Work to complete
Decide whether each statement agrees with the MIRI discussion below, answering yes or no and quoting the deciding words: 1. The text puts annual world GDP at $80 trillion. 2. The text says a 10% chance of literally counterfactually saving the world is the threshold for a moderate-scale x-risk charity to be worth funding. 3. The text says more than $100 million has been spent on asteroids.

Document excerpt
=-=-=-=-=

I.e. that alone—nevermind actual research contributions—would make it valuable in hindsight, given an eventual positive outcome. Yet you’re strongly opposed to that view?
The “combination of views” includes both high probability of doom, and quite high probability of MIRI making the counterfactual difference given survival. The points I listed address both.
If you are so strongly convinced that while AGI is a non-negligible x-risk, MIRI will probably turn out to have been without value even if a good AGI outcome were to be eventually achieved, why are you a research fellow there?
I think MIRI’s expected impact is positive and worthwhile. I’m glad that it exists, and that it and Eliezer specifically have made the contributions they have relative to a world in which they never existed. A small share of the value of the AI safety cause can be quite great. That is quite consistent with thinking that “medium probability” is a big overestimate for MIRI making the counterfactual difference, or that civilization is almost certainly doomed from AI risk otherwise.
Lots of interventions are worthwhile even if a given organization working on them is unlikely to make the counterfactual difference. Most research labs working on malaria vaccines won’t invent one, most political activists won’t achieve big increases in foreign aid or immigration levels or swing an election, most counterproliferation expenditures won’t avert nuclear war, asteroid tracking was known ex ante to be far more likely to discover we were safe than that there was an asteroid on its way and ready to be stopped by a space mission.
The threshold for an x-risk charity of moderate scale to be worth funding is not a 10% chance of literally counterfactually saving the world from existential catastrophe. Annual world GDP is $80,000,000,000,000, and wealth including human capital and the like will be in the quadrillions of dollars. A 10% chance of averting x-risk would be worth trillions of present dollars.
We’ve spent tens of billions of dollars on nuclear and bio risks, and even $100,000,000+ on asteroids (averting dinosaur-killer risk on the order of 1 in 100,000,000 per annum). At that exchange rate again a 10% x-risk impact would be worth trillions of dollars, and governments and philanthropists have shown that they are ready to spend on x-risk or GCR opportunities far, far less likely to make a counterfactual difference than 10%.

=-=-=-=-=

Records supplied

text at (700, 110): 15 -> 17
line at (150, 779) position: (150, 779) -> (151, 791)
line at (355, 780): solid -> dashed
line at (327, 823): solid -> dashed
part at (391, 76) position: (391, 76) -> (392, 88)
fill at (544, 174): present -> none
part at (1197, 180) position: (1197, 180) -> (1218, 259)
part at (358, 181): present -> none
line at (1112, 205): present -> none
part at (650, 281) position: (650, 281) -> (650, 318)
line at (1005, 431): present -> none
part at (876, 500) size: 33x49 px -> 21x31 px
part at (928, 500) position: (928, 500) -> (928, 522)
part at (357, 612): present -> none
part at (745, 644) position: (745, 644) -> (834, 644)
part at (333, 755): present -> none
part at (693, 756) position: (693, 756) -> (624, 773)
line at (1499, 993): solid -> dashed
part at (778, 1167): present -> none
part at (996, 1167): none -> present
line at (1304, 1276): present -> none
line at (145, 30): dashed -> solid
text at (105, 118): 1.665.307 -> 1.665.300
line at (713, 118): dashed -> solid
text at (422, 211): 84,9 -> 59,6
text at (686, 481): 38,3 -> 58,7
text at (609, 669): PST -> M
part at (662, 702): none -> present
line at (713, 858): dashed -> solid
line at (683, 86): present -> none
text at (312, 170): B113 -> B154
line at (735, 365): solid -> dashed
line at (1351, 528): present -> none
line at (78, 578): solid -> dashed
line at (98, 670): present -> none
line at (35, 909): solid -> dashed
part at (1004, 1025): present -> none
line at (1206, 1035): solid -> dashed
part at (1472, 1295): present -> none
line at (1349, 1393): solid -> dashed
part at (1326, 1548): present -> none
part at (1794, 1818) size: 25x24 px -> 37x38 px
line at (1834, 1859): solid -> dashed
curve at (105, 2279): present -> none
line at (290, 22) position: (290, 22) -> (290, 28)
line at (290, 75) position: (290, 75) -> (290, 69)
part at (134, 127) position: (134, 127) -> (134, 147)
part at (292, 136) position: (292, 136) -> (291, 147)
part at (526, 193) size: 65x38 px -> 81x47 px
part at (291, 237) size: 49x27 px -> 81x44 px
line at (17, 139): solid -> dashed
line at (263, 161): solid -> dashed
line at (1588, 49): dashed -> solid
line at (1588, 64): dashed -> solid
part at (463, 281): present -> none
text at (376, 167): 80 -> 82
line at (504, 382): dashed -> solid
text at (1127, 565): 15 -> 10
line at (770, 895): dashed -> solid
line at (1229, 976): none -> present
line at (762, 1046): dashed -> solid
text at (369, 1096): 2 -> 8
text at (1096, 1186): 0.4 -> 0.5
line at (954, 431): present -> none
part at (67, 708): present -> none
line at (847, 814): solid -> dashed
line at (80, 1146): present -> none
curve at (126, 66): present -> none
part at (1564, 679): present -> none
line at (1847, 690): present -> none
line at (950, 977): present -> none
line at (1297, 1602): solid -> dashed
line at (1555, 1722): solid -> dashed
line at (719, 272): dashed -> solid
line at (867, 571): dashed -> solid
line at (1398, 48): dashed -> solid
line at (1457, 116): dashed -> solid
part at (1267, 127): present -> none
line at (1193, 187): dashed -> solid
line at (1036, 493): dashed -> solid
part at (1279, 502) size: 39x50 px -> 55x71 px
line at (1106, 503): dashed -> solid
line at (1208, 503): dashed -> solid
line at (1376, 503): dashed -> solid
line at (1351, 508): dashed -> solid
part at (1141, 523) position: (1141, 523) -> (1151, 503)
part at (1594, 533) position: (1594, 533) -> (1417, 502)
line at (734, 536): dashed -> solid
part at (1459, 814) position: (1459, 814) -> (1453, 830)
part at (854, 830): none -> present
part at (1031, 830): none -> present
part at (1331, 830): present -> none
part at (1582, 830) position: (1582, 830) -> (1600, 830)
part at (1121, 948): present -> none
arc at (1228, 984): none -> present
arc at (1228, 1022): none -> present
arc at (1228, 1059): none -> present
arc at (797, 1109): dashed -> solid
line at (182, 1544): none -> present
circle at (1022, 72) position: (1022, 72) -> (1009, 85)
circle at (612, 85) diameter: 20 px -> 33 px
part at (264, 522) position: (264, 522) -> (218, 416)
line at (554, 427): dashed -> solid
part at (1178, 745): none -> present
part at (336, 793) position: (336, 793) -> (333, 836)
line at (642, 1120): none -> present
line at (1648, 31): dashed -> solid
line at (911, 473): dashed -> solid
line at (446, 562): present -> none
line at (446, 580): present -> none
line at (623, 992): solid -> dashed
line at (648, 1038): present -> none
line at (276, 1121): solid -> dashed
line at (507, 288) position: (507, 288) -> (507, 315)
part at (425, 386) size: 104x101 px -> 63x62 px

=-=-=-=-=

Result below
1. Yes: "Annual world GDP is $80,000,000,000,000"
2. No: "The threshold for an x-risk charity of moderate scale to be worth funding is not a 10% chance of literally counterfactually saving the world from existential catastrophe."
3. Yes: "even $100,000,000+ on asteroids"